佐山 あまり思い詰めずに望遠鏡を逆さまに覗いてみるような気持ちの余裕も大切だね。2015年は明けていきなりアジアカップで、そのあと2月には、『第2回サッカー本大賞』と『東京国際フットボール映画祭』(※2)。つらいつらいと言いつつも、荒波をひとつずつ乗り越えていくのが大切であり、またそれが「作品化」につきまとう宿命なんだろうな、と思う今日この頃。今日はいろいろありがとうございました。
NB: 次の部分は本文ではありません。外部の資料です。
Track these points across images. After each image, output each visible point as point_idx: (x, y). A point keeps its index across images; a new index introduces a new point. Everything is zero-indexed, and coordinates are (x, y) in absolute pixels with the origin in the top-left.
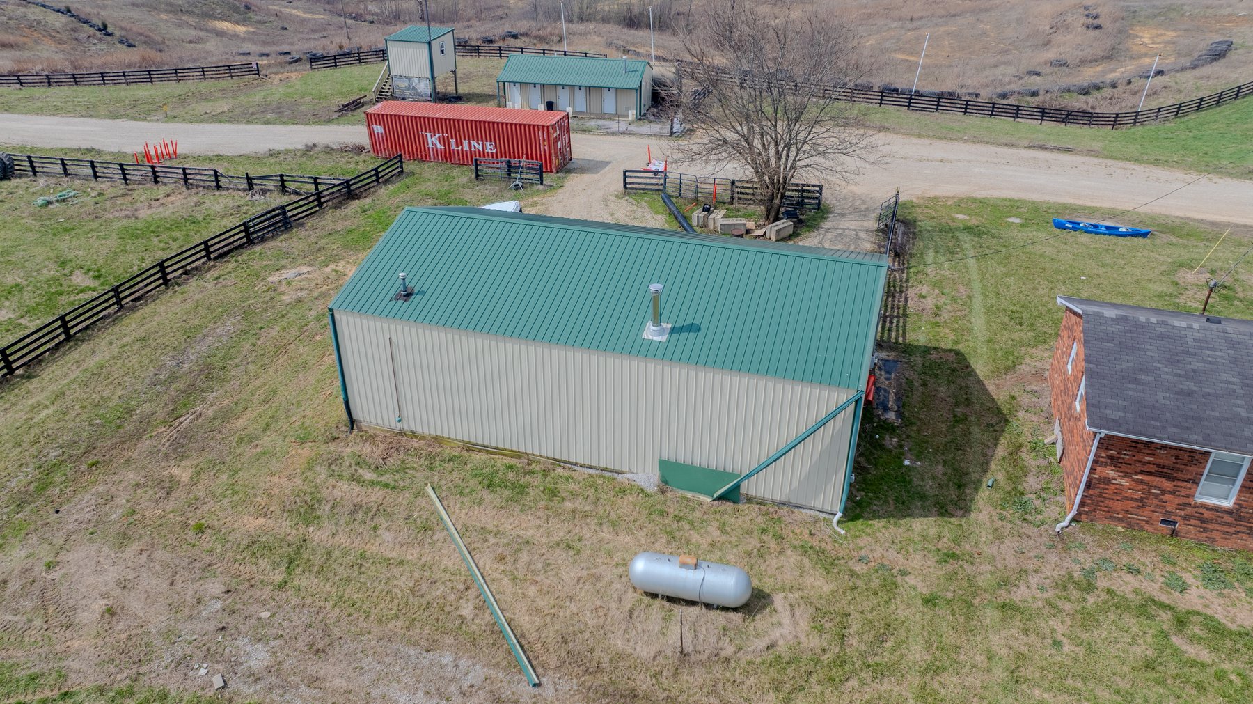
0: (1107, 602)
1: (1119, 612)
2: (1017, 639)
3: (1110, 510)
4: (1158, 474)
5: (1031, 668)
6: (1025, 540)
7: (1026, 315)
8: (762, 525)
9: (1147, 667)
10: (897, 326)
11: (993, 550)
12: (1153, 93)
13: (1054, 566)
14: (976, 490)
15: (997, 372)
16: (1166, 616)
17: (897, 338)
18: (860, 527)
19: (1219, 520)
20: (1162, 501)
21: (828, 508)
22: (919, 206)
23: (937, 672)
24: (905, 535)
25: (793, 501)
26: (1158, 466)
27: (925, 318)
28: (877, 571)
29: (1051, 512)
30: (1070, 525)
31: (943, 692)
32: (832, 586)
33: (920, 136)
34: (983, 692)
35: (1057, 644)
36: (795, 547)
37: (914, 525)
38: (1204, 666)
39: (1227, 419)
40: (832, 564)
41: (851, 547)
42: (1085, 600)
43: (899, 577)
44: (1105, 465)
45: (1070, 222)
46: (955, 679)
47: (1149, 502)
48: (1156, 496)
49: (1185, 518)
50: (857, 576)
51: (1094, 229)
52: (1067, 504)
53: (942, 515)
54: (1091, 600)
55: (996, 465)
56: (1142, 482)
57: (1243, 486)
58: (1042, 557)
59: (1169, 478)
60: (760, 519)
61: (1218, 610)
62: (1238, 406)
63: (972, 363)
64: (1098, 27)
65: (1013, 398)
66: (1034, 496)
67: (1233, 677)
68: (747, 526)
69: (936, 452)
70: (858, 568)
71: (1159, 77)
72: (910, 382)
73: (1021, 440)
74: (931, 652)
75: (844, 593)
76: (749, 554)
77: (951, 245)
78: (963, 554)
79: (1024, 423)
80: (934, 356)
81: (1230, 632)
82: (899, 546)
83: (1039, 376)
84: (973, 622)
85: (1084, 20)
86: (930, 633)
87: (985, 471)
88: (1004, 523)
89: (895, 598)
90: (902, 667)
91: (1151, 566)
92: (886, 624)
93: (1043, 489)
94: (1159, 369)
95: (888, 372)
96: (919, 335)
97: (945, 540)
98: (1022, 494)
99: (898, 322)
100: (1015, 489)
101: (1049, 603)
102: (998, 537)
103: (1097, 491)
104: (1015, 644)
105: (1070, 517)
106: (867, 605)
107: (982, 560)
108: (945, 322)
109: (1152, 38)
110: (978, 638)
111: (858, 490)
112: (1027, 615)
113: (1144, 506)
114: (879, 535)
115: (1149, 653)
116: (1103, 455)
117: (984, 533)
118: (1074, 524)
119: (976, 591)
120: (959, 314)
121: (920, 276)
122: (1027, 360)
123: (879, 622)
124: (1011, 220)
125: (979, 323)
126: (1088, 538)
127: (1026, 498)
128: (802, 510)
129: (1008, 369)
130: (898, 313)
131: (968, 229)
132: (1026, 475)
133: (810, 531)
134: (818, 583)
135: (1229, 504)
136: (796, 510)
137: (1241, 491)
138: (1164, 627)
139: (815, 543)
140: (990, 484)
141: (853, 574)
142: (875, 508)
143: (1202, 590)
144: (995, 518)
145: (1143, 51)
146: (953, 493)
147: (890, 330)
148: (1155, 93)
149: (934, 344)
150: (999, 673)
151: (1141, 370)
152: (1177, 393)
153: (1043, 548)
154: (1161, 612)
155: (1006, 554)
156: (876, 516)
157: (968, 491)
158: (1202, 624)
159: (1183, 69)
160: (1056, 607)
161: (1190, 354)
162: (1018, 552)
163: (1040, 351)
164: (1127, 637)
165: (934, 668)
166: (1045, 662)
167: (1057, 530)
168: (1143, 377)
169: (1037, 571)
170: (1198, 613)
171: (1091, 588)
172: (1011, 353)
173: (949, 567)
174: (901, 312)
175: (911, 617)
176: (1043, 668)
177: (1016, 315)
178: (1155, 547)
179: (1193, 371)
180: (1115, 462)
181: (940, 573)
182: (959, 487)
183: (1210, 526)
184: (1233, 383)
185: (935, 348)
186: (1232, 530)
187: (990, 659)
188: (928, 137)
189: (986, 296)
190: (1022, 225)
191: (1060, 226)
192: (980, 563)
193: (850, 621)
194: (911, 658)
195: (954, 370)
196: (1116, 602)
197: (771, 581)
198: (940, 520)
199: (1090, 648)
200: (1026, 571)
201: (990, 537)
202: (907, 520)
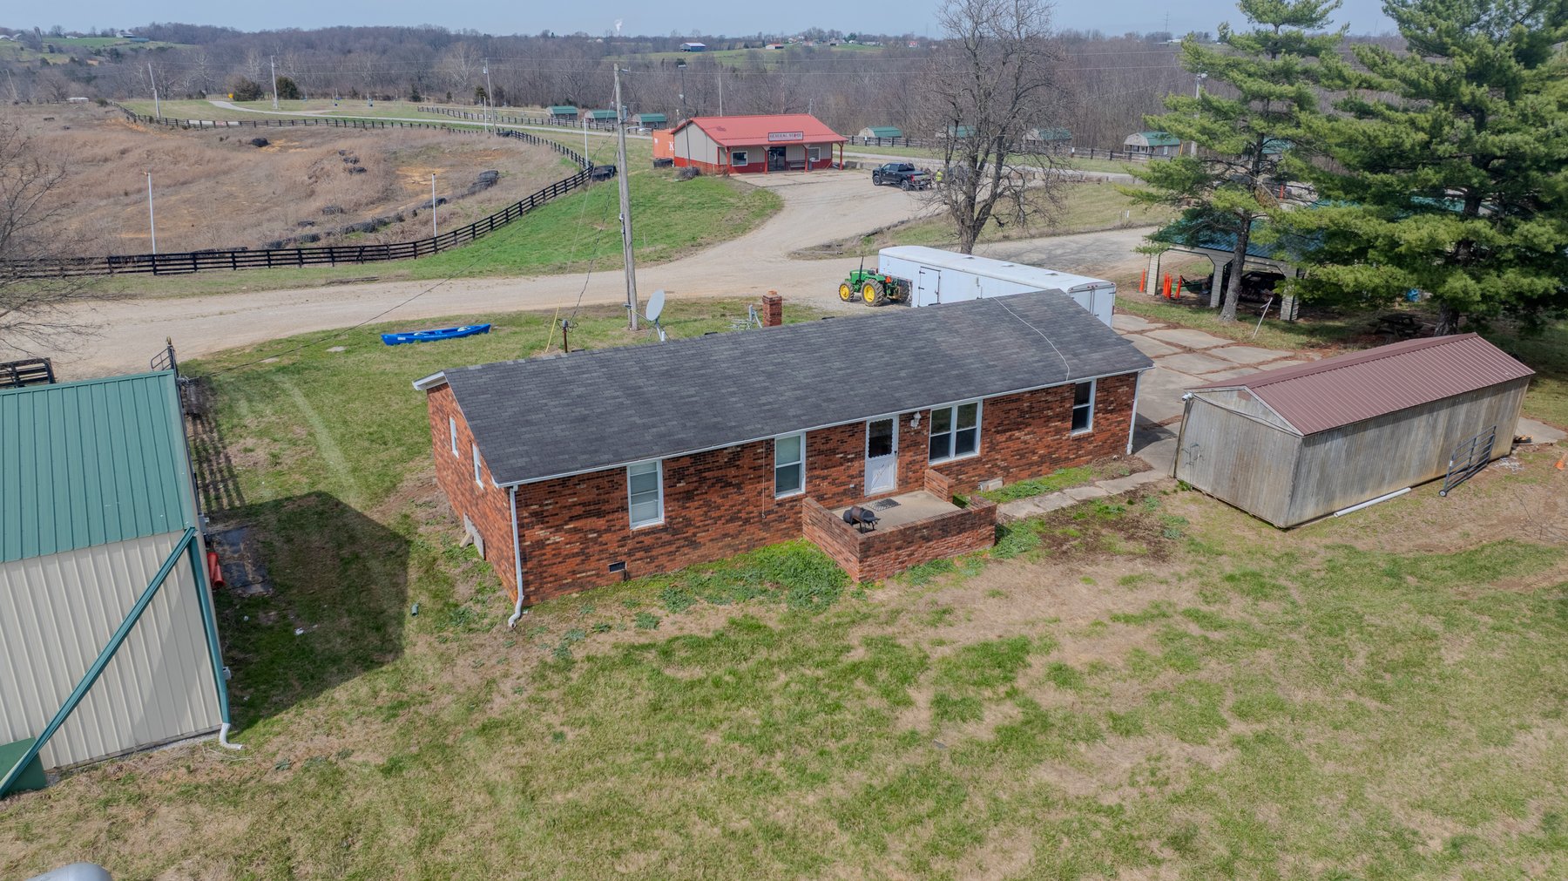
0: (592, 670)
1: (607, 673)
2: (513, 754)
3: (557, 578)
4: (587, 515)
5: (541, 777)
6: (480, 652)
7: (388, 434)
8: (103, 797)
9: (655, 710)
10: (227, 491)
11: (447, 678)
12: (443, 221)
13: (521, 664)
14: (401, 624)
15: (376, 498)
16: (651, 655)
17: (231, 503)
18: (263, 730)
19: (660, 541)
20: (602, 544)
21: (204, 726)
22: (209, 363)
23: (435, 841)
24: (329, 712)
25: (146, 740)
26: (584, 504)
27: (261, 471)
28: (307, 770)
29: (497, 610)
30: (522, 615)
31: (451, 859)
32: (249, 819)
33: (182, 296)
34: (499, 832)
35: (559, 736)
36: (170, 799)
37: (337, 695)
38: (701, 682)
39: (627, 431)
40: (238, 792)
41: (259, 759)
42: (568, 679)
43: (340, 762)
44: (531, 526)
45: (402, 335)
46: (460, 837)
47: (590, 551)
48: (594, 540)
49: (630, 554)
50: (282, 789)
51: (430, 337)
52: (510, 595)
53: (367, 668)
54: (574, 676)
55: (414, 589)
56: (576, 530)
57: (665, 496)
58: (506, 659)
59: (599, 514)
60: (96, 789)
61: (692, 627)
62: (631, 416)
63: (341, 498)
64: (362, 170)
65: (406, 516)
66: (471, 603)
67: (727, 678)
68: (74, 809)
69: (334, 604)
70: (279, 779)
71: (443, 205)
72: (268, 545)
73: (432, 554)
74: (418, 824)
75: (271, 818)
76: (93, 844)
77: (266, 390)
78: (413, 698)
79: (429, 537)
80: (290, 507)
81: (709, 641)
82: (326, 727)
83: (427, 486)
84: (455, 765)
85: (343, 165)
86: (407, 804)
87: (404, 601)
88: (448, 644)
89: (344, 788)
90: (387, 861)
91: (618, 617)
92: (344, 824)
93: (478, 592)
94: (546, 405)
95: (232, 545)
96: (263, 491)
97: (384, 693)
98: (456, 606)
99: (226, 486)
100: (446, 604)
101: (532, 700)
102: (447, 661)
103: (535, 561)
104: (513, 761)
105: (518, 605)
106: (308, 816)
107: (438, 694)
108: (290, 468)
109: (422, 176)
110: (469, 778)
111: (243, 689)
112: (514, 725)
113: (588, 557)
114: (294, 727)
115: (651, 696)
116: (526, 514)
117: (428, 665)
118: (526, 612)
119: (447, 729)
120: (304, 455)
121: (237, 430)
122: (408, 476)
123: (333, 826)
124: (333, 350)
125: (333, 457)
126: (547, 618)
127: (462, 608)
128: (165, 748)
129: (388, 491)
130: (222, 476)
131: (282, 370)
132: (453, 586)
133: (188, 767)
134: (228, 825)
135: (660, 521)
136: (155, 753)
137: (666, 502)
138: (655, 665)
139: (202, 778)
140: (414, 611)
141: (274, 790)
142: (274, 699)
143: (672, 616)
144: (436, 644)
145: (418, 188)
146: (374, 639)
147: (218, 498)
148: (445, 221)
149: (285, 494)
150: (509, 801)
151: (529, 411)
152: (572, 422)
153: (504, 650)
154: (645, 654)
155: (465, 673)
156: (282, 707)
157: (390, 630)
158: (685, 645)
159: (463, 197)
160: (542, 700)
161: (570, 382)
162: (478, 666)
163: (418, 462)
164: (625, 693)
165: (429, 839)
166: (554, 762)
167: (510, 624)
168: (533, 417)
169: (506, 676)
170: (677, 638)
171: (570, 664)
172: (386, 475)
173: (401, 721)
174: (226, 474)
175: (376, 799)
176: (554, 769)
177: (375, 436)
178: (615, 597)
179: (579, 396)
180: (540, 518)
181: (392, 732)
182: (378, 629)
183: (654, 553)
184: (618, 397)
185: (287, 499)
186: (673, 548)
187: (491, 793)
188: (194, 295)
189: (331, 429)
190: (347, 352)
191: (392, 341)
192: (438, 699)
193: (293, 849)
194: (395, 844)
195: (321, 514)
196: (601, 666)
197: (147, 862)
198: (369, 675)
199: (595, 723)
200: (494, 681)
201: (438, 665)
202: (325, 693)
※1 『サヤマ・ペーパーバックス』http://tougijo.tumblr.com/
作家・書評家の佐山一郎氏が監修する選書シリーズ。今回デジタルリマスター完全版として復刊した初期の代表作『闘技場の人』は、「闘いの現場」にフォーカスをあてたスポーツ・ノンフィクション集です。1992年発売の本書に全篇にわたって補筆・解説文の追加などを行った。今後は既刊書のデジタルリマスター版の刊行を中心に月1冊のペースで刊行していき、新しい書き手の発掘・発表やトークイベントとの連携など、新たな試みを推し進めていく。

※2 東京国際フットボール映画祭
2月7日(土)、8日(日)、11日(水)に秋葉原UDXで開催するサッカー映画の祭典。世界中からピックアップされたサッカー映画の名作と厳選された日本のサッカー映画を上映する。『サッカー本大賞2015』との共同開催。

【了】

サッカー本大賞
「高品質なサッカー書籍こそが、日本のサッカー文化を豊かにする」というスローガンのもと創設された。2015年2月11日(水)には「サッカー本大賞2015」の大賞受賞作が発表される。昨年発表された「サッカー本大賞2014」は大賞を『ボールピープル』(文藝春秋)近藤篤 著、翻訳サッカー本大賞を『理想のために戦うイングランド、現実のために戦うイタリア、そしてイタリア人と共に戦う日本人』(学研教育出版)ジャンルカ・ヴィアリ、ガブリエル・マルコッティ著/田邊雅之 監修が受賞。

<プロフィール>

佐山一郎
1953年3月7日生まれ。東京都目黒区出身。作家、編集者。成蹊大学文学部卒業後、オリコンのチャートエディターを経て流行通信に入社。1980年代前半よりアンディ・ウォーホルズ『Interview』の提携誌だった月刊『Studio Voice』編集長のかたわら、ノンフィクション短編、ラジオ、テレビ出演、新聞、雑誌における新刊評、コラムなどの執筆活動を始める。1984年からフリー。サッカーを中心とするスポーツライターでもある。哲学者森有正(1911‐1976)、ファッションプロデューサー石津謙介(1911‐2005)の長年にわたる研究者。主著書に半自叙伝『雑誌的人間』(リトルモア)、『デザインと人』(マーブルトロン)、批評的啓発書『ブレない「私」のつくり方』(山城パブリッシング)、長編バイオグラフィー『VANから遠く離れて 評伝石津謙介』(岩波書店)、本邦初のオール・サッカー本書評集『夢想するサッカー狂の書斎‐ぼくの採点表から‐』(カンゼン)など。共著に『「花子とアン」のふるさとから‐夫婦で歩く馬込文士村ガイド‐』(インプレスR&D)など。サッカー本大賞選考委員長。